[Excerpted text Boundary: Start]
Undergraduate Special Topics Spring 2017

GENOMICS AND BIOTECH

ZOO4926 section DEPTX

Instructor: Dr. Brad Barbazuk

Credits: 04
Class meetings: Wednesday, periods 6-7 and Friday, periods 6-9; 352 CGRC
Text Recommended: TBA

Brief Description:
Big data and genomics are prominent in the medical and agricultural life-sciences.  Students will be introduced to modern next-generation sequence based molecular biology through a combination of lectures and hands-on wet-lab exercises. This course will introduce students to the theory behind basic molecular biology techniques (i.e. nucleic aid biochemistry and isolations, cloning, PCR,  DNA/RNA hybridization, traditional and NGS sequencing), basic analysis (basic UNIX and command line familiarity, annotation, sequence alignment, data file formats, variant detection, expression analysis), and supplement these with wet-labs where students will perform RNA and DNA isolations, sample QC, NGS library construction; and, dry-lab sessions where students will learn to perform basic assembly, alignment and expression detection analysis using a locally implemented instance of GALAXY. Wet-Lab activities (5-6 session/semester) will be conducted in a fully equipped and state-of-the-art molecular biology training lab housed in the ICBR genomics area. This course is open to any undergraduate who satisfies the following course prerequisites (or there equivalent): BSC2010 (biology), PCB3036 (genetics), and a chemistry lab course.  Familiarity with UNIX/LINUX command line and a scripting language would be helpful, but not necessary. – Syllabus

Introduction to Phage Isolation, Genome sequencing and Analysis

BSC2930 Section 1B70

Instructor: Dr. Brad Barbazuk

Credits: 03
Class meetings: Tuesday, periods 4 and Thursday, periods 4-5; Carr Hall rm 611
Text Recommended: Readings will be provided with the course

Brief Description:

Students will be introduced to the science of genomics through laboratory exercises that require sequencing and analyzing the complete genome of a novel bacterial virus. The course will include discussions of topics ranging from basic genetics, genomes and biotechnology.  Syllabus

 

PALEOBOTANY

BOT4935 section 15AG

Instructor: Dr. Steven Manchester

Credits: 03
Class meetings: Wednesday and Friday, period 2 and Friday 6-7 periods; 2196 MCCA
Text Recommended: TBA

Brief Description:

This course deals with the evolution of plants through geologic time, based upon the fossil record.  We begin with the earliest known life on earth and consider the history of major phylogenetic groups of plants through time with attention to changes in morphology and community structure. Topics include the earliest land plants, the first leaves, the first trees, and changes in reproductive biology leading from spores to seeds and pollen and the evolution of flowering plants. We will also emphasize the response of plants to continental rearrangements, extraterrestrial impact, and consider the contributions and response of plants to changes in climate.
[Excerpted text Boundary: End]
[Provided material Boundary: Start]
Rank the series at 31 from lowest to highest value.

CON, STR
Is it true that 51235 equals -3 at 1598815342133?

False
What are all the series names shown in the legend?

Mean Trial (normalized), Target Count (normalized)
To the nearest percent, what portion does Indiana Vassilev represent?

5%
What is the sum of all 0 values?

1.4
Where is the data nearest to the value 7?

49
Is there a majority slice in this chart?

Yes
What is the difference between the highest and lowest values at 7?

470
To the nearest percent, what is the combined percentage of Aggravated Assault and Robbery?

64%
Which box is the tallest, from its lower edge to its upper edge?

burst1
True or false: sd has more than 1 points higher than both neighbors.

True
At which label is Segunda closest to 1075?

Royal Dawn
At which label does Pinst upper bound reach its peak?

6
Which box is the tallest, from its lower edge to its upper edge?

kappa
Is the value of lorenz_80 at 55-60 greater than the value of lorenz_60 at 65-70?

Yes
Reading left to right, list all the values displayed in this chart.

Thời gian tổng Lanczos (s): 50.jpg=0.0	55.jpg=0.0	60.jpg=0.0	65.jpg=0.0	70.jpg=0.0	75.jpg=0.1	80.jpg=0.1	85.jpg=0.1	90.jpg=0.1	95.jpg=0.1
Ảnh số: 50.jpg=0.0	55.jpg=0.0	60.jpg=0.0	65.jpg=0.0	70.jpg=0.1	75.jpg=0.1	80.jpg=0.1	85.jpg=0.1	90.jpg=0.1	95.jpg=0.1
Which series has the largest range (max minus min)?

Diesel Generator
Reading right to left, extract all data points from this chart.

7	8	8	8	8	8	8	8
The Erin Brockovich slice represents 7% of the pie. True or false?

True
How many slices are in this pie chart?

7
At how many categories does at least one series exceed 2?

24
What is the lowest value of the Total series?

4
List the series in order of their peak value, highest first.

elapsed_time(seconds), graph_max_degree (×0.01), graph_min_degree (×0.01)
[Provided material Boundary: End]
> _Directions_: Please condense the paragraph in the course listing that begins "This course deals with the evolution of plants" into a short bulleted list that keeps its main facts.

> _Solution below_:
- Covers the evolution of plants through geologic time, based on the fossil record.
- Begins with the earliest known life on earth and traces the history of major phylogenetic groups of plants, with attention to changes in morphology and community structure.
- Topics: the earliest land plants, the first leaves, the first trees, reproductive changes leading from spores to seeds and pollen, and the evolution of flowering plants.
- Emphasizes how plants responded to continental rearrangements and extraterrestrial impact, and how plants contributed to and responded to climate change.